> TASK TO CARRY OUT
Count the lines in the material below that contain the string "genus", treating uppercase and lowercase as different. Reply with the number alone.

> SUPPLIED INFORMATION
-- Begin --

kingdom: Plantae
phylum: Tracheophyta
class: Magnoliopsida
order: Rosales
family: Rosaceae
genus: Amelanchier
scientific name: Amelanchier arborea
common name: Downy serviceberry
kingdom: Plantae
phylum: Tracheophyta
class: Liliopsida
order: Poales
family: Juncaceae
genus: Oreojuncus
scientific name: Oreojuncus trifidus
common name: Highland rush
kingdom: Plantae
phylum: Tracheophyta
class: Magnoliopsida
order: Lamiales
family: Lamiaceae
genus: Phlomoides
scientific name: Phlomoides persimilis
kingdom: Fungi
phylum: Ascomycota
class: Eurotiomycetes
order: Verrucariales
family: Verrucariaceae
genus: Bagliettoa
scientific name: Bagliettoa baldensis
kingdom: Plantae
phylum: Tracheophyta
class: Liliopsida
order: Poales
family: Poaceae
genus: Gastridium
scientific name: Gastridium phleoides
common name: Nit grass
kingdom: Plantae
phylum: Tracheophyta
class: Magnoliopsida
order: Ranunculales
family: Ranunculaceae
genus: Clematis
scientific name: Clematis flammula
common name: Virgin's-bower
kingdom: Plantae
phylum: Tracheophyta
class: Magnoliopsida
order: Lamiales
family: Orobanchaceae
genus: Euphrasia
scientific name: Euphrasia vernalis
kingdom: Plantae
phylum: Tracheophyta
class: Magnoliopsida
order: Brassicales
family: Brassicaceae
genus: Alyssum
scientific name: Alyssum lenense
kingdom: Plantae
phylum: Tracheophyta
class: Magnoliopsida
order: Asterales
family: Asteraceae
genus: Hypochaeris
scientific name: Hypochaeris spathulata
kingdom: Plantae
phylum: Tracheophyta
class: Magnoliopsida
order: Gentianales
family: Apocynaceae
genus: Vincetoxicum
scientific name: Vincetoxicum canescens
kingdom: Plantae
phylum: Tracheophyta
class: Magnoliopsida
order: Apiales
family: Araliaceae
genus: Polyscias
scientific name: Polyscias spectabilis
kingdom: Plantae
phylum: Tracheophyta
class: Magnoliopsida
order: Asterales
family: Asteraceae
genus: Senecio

-- End --

> WRITTEN RESPONSE
12